[[ Task material open ]]
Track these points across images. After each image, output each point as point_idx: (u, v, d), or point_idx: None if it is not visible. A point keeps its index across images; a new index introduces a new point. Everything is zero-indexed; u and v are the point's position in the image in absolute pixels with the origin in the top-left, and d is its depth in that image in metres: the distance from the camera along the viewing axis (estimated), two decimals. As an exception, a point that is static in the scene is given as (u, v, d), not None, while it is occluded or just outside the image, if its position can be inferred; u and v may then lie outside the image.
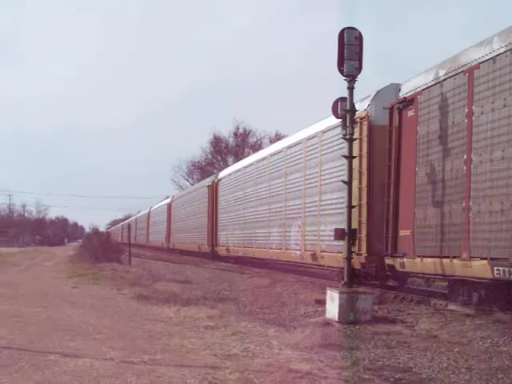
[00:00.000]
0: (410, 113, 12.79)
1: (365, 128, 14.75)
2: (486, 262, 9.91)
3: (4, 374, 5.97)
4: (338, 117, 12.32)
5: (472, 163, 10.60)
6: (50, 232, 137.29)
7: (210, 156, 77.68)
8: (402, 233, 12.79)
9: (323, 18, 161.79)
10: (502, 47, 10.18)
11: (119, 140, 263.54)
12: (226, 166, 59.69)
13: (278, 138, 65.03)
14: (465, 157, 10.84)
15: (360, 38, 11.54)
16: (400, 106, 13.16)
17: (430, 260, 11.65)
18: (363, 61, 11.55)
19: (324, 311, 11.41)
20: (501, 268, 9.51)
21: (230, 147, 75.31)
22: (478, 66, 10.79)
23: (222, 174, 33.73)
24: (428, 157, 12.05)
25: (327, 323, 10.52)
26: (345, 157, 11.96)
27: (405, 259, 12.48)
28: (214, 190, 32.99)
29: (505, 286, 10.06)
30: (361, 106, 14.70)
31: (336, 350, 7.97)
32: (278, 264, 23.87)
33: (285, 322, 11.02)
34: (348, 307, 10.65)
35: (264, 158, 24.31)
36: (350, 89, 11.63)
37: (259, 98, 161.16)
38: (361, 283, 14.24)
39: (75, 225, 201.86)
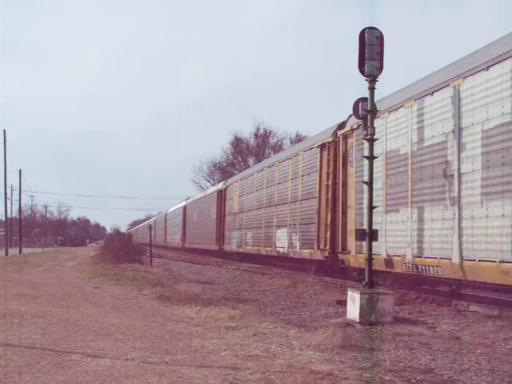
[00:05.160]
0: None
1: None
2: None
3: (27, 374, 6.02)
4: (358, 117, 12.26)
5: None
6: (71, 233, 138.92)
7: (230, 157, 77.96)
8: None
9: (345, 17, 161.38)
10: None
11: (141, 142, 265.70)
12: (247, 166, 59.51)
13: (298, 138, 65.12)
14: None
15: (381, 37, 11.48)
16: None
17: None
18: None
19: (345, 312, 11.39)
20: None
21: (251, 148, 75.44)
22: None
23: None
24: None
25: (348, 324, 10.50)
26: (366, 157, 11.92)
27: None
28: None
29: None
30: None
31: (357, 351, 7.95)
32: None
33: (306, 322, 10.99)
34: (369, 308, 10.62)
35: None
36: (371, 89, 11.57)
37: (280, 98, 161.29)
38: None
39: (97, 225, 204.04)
[[ Task material closed ]]
**What is needed**. Print, exactly, each line above from the one with "17: (430, 260, 11.65)" to the one with "9: (345, 17, 161.38)", end lines included. Leave pictures out of it.

**Task result**.
17: (430, 260, 11.65)
18: (363, 61, 11.55)
19: (324, 311, 11.41)
20: (501, 268, 9.51)
21: (230, 147, 75.31)
22: (478, 66, 10.79)
23: (222, 174, 33.73)
24: (428, 157, 12.05)
25: (327, 323, 10.52)
26: (345, 157, 11.96)
27: (405, 259, 12.48)
28: (214, 190, 32.99)
29: (505, 286, 10.06)
30: (361, 106, 14.70)
31: (336, 350, 7.97)
32: (278, 264, 23.87)
33: (285, 322, 11.02)
34: (348, 307, 10.65)
35: (264, 158, 24.31)
36: (350, 89, 11.63)
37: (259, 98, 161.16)
38: (361, 283, 14.24)
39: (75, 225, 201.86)
[00:05.160]
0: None
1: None
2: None
3: (27, 374, 6.02)
4: (358, 117, 12.26)
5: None
6: (71, 233, 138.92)
7: (230, 157, 77.96)
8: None
9: (345, 17, 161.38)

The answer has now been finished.